Reasonable adjustments
'Reasonable adjustments' refers to the measures that an employer or a service provider should implement to enable disabled people to access a service or take up an opportunity for employment. What is 'reasonable' depends on the nature of the adjustment required and such things as the resources of the organisation concerned.  

The Race Relations Act 1976 protects people with reference to their colour, race, nationality or ethnic or national origins. Under this Act, 'racial group' means a group of persons defined by reference to colour, race, nationality or ethnic or national origins.


Sexuality includes a person's emotional, physical and/or sexual attraction and the expression of that attraction. The term sexuality can be used in reference to anybody. Legislation came into force in December 2003 that, for the first time, prohibits discrimination on grounds of sexual orientation in employment and the provision of goods and services.


Social exclusion
Social exclusion is a shorthand term to describe what can happen when people or areas suffer from a combination of linked problems such as unemployment, poor skills, low incomes, poor housing, high crime environments, bad health and family breakdown. Those who experience social exclusion are, for whatever reason, prevented from participating in or benefiting from those things most people can take for granted. Social exclusion is often seen as an urban issue, affecting inner city neighbourhoods and urban council estates. The reality is that people can be socially excluded wherever they live and for a significant minority of rural people, social exclusion may be a fact of life.

Another way of looking at exclusion is by its defining characteristics - the habit of non-participation, the habit of isolation and a perceived lack of opportunity and choice. In Scotland, the term used is 'social justice'. Recently, the Government has also focused on 'social cohesion' or 'community cohesion', the idea of creating a society that is not fractured by racism, poverty, violence, and so on. 


Social inclusion
This can describe the position from which people can access and benefit from the full range of opportunities available to members of society. Social inclusion is about removing the barriers and factors which lead to exclusion, isolation, lack of opportunity and choice.

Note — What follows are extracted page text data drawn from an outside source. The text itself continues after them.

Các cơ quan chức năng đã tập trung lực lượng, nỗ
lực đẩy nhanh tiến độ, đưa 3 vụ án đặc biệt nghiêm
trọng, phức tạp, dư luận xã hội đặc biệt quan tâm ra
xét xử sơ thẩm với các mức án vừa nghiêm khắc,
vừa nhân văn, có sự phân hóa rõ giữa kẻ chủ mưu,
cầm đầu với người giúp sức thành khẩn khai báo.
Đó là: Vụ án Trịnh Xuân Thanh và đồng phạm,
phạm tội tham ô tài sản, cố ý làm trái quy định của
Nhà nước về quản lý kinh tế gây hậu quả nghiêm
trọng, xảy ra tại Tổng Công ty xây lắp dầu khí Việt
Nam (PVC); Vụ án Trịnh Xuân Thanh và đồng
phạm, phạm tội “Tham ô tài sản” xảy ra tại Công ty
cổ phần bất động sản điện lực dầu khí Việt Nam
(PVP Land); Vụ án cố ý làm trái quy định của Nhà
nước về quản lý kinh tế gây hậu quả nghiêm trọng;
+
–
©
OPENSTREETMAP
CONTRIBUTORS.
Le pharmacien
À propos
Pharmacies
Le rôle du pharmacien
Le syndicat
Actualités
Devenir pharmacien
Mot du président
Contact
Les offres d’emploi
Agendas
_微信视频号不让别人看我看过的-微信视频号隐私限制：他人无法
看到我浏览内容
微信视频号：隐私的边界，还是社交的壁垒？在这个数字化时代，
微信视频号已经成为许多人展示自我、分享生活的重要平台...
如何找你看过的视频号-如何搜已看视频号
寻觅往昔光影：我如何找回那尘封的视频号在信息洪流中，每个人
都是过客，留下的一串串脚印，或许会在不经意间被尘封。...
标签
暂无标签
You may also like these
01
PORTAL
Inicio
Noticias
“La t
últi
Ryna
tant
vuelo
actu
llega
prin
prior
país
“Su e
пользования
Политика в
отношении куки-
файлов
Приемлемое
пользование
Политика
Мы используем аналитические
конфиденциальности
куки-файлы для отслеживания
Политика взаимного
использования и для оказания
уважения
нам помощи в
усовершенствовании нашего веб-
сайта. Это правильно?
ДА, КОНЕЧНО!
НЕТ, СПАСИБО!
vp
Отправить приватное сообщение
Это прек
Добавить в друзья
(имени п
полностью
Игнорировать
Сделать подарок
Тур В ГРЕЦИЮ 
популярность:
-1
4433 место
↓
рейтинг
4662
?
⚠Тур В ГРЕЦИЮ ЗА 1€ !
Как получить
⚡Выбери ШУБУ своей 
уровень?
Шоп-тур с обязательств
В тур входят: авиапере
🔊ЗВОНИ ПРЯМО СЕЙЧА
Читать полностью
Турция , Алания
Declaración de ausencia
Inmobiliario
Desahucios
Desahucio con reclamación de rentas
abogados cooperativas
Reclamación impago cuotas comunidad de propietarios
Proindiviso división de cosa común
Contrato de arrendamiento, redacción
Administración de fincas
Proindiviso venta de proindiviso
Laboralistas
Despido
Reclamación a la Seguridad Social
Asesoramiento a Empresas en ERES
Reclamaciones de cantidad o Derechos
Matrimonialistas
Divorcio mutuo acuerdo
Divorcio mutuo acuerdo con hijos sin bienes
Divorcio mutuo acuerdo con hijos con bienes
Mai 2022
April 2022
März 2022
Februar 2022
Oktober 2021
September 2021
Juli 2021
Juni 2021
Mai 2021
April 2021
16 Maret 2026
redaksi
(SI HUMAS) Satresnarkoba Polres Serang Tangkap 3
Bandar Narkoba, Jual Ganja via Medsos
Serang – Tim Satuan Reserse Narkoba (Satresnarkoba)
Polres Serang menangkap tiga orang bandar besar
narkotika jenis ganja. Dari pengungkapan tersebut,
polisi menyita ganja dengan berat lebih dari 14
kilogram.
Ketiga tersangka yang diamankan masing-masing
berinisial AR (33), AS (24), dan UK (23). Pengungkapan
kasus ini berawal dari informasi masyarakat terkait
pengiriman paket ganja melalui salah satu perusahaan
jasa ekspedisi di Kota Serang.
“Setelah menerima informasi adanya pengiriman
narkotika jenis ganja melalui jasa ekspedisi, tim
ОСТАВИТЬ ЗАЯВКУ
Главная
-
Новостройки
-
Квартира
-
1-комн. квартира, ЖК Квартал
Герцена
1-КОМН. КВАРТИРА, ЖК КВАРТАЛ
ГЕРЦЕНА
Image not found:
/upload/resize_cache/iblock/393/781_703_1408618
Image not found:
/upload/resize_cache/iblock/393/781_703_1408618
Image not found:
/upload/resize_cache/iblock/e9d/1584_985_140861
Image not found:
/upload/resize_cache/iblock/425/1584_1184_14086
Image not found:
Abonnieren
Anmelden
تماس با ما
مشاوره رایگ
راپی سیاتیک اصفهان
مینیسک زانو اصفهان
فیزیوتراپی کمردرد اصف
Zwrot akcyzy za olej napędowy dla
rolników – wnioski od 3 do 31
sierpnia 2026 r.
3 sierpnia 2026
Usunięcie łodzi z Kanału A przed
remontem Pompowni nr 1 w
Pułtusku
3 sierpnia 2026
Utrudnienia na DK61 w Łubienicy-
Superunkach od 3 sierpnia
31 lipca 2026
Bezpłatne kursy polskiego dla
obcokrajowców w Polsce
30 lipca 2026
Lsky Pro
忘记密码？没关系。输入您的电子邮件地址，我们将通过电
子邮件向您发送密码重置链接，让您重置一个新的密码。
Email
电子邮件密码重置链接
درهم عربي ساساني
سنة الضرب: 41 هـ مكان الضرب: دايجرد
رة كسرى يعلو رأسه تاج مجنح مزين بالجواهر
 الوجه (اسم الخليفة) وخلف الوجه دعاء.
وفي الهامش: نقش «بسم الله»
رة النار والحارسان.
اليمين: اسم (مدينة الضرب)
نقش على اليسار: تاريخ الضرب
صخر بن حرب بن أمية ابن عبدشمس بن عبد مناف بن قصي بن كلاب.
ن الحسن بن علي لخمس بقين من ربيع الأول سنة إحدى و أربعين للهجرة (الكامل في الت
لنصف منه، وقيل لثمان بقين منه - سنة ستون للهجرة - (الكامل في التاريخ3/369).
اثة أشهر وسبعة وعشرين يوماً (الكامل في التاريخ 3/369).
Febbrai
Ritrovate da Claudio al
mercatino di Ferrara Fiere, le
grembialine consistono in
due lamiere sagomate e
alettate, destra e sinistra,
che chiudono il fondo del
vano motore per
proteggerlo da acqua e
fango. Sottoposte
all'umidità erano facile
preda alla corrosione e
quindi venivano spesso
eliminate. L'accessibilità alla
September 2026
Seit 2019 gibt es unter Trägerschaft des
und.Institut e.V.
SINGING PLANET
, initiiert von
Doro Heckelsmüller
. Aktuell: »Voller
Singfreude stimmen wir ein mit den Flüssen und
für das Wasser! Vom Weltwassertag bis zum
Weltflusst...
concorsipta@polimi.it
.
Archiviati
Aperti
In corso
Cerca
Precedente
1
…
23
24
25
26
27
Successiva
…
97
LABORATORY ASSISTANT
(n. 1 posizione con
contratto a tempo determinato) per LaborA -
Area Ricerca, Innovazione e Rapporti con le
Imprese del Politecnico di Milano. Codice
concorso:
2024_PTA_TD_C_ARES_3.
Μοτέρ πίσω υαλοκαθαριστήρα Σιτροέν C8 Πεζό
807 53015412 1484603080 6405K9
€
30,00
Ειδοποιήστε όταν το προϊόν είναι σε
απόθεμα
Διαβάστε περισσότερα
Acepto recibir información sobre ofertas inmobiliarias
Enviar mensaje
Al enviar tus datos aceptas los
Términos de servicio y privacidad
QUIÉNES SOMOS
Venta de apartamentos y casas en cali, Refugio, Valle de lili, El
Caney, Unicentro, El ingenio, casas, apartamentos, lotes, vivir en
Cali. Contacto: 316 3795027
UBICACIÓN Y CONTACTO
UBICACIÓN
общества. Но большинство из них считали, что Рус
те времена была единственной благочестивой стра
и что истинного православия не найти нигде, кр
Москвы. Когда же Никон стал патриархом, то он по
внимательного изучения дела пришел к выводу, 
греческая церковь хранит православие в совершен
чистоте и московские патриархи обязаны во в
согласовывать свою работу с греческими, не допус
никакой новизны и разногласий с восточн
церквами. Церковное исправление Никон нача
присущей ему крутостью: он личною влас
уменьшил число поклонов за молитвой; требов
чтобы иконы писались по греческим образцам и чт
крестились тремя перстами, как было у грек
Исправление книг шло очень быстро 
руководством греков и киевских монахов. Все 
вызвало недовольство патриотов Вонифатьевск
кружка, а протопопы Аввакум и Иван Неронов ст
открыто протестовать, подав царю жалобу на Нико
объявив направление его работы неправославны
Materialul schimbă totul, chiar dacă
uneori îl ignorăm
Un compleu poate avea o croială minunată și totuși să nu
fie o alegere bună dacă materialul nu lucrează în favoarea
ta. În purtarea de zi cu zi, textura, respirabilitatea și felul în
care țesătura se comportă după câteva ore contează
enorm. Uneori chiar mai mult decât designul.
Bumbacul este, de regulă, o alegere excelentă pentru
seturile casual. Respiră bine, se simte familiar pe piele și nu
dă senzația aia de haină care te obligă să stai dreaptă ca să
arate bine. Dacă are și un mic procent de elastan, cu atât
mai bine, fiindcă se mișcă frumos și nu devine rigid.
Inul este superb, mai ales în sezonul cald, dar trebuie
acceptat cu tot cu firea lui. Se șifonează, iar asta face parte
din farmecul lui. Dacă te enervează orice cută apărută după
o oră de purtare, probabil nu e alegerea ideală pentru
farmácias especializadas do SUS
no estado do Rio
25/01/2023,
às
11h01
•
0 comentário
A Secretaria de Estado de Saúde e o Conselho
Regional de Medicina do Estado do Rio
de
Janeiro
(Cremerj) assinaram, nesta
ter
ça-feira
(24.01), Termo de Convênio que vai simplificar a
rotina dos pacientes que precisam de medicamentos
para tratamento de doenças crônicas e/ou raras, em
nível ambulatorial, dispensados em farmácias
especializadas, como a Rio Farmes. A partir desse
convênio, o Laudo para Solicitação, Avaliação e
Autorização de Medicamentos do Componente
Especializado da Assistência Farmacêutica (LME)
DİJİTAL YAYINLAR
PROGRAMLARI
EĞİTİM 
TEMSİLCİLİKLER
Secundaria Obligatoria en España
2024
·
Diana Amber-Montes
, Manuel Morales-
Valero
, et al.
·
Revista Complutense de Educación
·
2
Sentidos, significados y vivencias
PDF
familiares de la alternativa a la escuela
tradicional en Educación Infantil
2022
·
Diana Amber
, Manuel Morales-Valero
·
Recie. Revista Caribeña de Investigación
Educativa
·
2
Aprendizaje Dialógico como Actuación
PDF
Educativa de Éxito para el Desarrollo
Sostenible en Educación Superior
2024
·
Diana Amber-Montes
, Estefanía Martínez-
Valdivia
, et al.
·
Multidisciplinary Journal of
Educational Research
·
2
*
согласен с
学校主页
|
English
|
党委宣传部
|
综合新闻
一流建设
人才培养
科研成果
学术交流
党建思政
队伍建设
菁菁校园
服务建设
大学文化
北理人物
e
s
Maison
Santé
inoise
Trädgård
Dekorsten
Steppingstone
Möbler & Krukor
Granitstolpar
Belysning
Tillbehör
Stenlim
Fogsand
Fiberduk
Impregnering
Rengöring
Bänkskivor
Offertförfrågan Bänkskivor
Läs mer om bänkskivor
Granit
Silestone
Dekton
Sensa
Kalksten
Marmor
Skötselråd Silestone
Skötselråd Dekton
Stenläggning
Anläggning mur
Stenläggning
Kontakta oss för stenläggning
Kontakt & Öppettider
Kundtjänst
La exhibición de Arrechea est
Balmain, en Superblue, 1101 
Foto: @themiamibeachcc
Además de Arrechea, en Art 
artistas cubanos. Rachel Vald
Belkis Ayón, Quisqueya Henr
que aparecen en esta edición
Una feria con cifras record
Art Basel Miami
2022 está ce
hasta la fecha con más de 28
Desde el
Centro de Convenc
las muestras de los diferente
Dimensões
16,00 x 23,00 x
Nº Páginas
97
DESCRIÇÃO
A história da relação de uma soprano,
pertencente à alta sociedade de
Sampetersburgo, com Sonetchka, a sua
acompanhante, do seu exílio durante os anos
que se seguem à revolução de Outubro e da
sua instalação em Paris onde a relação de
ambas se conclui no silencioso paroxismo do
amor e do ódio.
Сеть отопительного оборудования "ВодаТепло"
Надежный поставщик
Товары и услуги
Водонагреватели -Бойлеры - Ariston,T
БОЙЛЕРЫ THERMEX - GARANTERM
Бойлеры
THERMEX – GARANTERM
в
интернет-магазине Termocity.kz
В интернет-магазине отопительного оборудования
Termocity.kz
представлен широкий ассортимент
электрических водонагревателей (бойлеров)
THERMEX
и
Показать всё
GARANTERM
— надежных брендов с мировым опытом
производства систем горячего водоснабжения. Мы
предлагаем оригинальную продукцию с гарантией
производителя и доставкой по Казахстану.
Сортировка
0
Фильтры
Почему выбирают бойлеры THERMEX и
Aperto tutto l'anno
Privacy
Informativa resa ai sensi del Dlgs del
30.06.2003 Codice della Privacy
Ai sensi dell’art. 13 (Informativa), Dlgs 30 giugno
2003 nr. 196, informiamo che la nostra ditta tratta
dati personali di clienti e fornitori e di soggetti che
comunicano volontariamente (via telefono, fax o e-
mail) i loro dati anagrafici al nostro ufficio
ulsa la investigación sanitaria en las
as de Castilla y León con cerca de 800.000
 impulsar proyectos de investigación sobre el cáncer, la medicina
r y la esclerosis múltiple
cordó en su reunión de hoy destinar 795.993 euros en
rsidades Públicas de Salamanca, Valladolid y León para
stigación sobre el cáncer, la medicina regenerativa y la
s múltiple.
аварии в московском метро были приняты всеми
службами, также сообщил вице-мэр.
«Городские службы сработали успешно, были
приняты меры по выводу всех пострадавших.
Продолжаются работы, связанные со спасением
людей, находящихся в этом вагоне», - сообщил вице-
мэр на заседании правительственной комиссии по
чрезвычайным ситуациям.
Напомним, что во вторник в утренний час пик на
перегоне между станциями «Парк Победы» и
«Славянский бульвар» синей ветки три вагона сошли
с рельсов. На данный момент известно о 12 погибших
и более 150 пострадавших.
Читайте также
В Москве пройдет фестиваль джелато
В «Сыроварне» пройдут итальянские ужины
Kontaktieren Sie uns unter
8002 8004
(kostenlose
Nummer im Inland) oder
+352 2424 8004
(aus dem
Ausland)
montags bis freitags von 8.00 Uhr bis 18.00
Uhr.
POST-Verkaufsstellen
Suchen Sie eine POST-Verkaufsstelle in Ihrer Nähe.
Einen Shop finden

Targets are not quotas. Targets are a numerical benchmark or goal against which to measure progress and the size of the change needed. The achievement of targets is not an end in itself. Whether externally imposed or set from within the organisation, targets are a mechanism for concentrating an organisation on milestones towards the achievement of fair representation. Targets represent an aspiration, based on the expected or desired outcome if systems are equitable. Targets can be expressed as a minimum percentage, for example, of the proportion of all new recruits to the work force of, for example, minority ethnic groups or disabled people. Targets can also be used to measure parity of outcomes - such as relative success rates.


Victimisation occurs if a person is treated less favourably than others because they have complained of unlawful discrimination or have supported someone else who has.